The second was to test for xenophobia. A new culture’s response to common human artifacts would tell the Team a lot about the culture: did they fear the new? Did they step back from common, everyday objects?

The third reason was very related to the first and second, and was what the Introductory Team was all about, in the end.

When they landed on Cunnel Six, the Team brought three of their best xenolinguists, their xenobiologists, and their xenoempaths. They also brought their gift bag of common items – a xylophone, a box of xocolatl, knitting needles and yarn, bread, and so on – and their gift-giver.

Matthiew Ornan had done this now on seven planets. He bowed carefully to the first representative from the Xantusia people, and then, even more carefully, imitated their greeting as best as his human body could.

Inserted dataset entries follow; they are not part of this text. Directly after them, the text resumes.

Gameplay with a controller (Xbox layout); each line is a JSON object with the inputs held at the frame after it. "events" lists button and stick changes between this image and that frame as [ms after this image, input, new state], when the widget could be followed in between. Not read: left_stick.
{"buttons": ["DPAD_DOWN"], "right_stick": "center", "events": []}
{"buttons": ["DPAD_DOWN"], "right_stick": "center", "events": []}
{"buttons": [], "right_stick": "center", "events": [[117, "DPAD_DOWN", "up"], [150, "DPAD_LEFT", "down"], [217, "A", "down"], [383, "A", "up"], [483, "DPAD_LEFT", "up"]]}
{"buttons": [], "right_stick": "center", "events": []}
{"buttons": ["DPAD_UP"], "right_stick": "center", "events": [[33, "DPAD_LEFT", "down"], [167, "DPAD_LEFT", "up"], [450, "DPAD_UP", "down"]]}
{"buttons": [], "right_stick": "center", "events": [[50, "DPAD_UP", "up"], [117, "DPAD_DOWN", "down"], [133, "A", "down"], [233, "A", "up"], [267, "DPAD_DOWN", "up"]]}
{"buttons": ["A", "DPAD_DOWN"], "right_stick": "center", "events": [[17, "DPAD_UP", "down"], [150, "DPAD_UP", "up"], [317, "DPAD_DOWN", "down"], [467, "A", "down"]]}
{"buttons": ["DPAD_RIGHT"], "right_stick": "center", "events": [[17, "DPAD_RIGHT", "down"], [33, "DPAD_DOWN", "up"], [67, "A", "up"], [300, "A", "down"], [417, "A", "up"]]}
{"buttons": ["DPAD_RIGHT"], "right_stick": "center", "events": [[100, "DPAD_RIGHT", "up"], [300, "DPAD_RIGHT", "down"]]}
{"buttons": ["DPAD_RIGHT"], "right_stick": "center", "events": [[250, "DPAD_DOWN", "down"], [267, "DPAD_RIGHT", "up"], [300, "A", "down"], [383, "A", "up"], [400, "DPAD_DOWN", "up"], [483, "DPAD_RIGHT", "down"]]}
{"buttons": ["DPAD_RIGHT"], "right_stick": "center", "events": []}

The Xantusia – an approximation of the words they used for themselves – looked to human eyes like large bipedal lizards; their greeting involved clasping their hand-like appendages together tightly and then turning their back on the person they were greeting. They made clicking sounds – the xenolinguist told Matthiew they were approval, and his own empathy agreed – when he did a similar gesture.

“We bring you gifts.” He paused while the xenolinguist translated. “Things from our home, as tokens of our good-will.”

He watched the Xantusia as it picked up the box of gifts, its claws tinkling over the xylophone. Early studies of their broadcasts had shown that the Xantusia had a similar instrument.

“Xinpahzian.” It tinked its claws against it. “Lii-eer.”

Matthiew needed no interpretation to recognize kin.

He bowed again, hiding a smile. If the Xantusia could be made to recognize them as kin, than the rest of his job would be so much easier.

This entry was originally posted at http://aldersprig.dreamwidth.org/524123.html. You can comment here or there.

W is for Whisk(e)y

To [personal profile] thnidu‘s prompt.

“There’s a reason it’s called the water of life.”

David was drawing circles on the floor of his dorm room, linked circles around a central circle, and in the middle of it all, an open glass of whiskey. “Uisce beatha,” he continued. “Hey, Wayne, pass me that second bottle, would you?”

His roommate, who had been walking a careful circuit of the room, wanting only to get to his desk, his computer, his tequila, and his chat with his girlfriend, nevertheless passed over the second bottle. “More whiskey?”

“This one’s whisky.” He turned the label so it was visible, the missing E clearly absent, and poured out two shots, and then a fractional third shot. “No e.”

“No E. Okay, I’ll bite. Isn’t summoning demons supposed to be a weekend activity? Elizabeth got awfully pissed at you the last time you started mucking about with the forces of good and evil on a weekday.”

“No kidding. And Miranda hasn’t talked to me since that thing with the bog monster.” David poured out two more shots, drank one, and passed the other to Wayne. “Go talk to Steff. It’s fine, I’m not going to do anything stupid.”

“You’re sitting there in a chalk diagram drinking whisk-no-e.”

“Yes, but I’m not going to fuck around with the forces of good and evil tonight. No demons, no bog monsters.”

“Then what in the unknowable Names are you doing?”

David grinned up at him. “Math homework.”

“Math homework?” He poured himself another shot of whisky.

“Finding e.” He drank down another shot himself. “Like I said. Water of life. This stuff is going to be a life-saver.”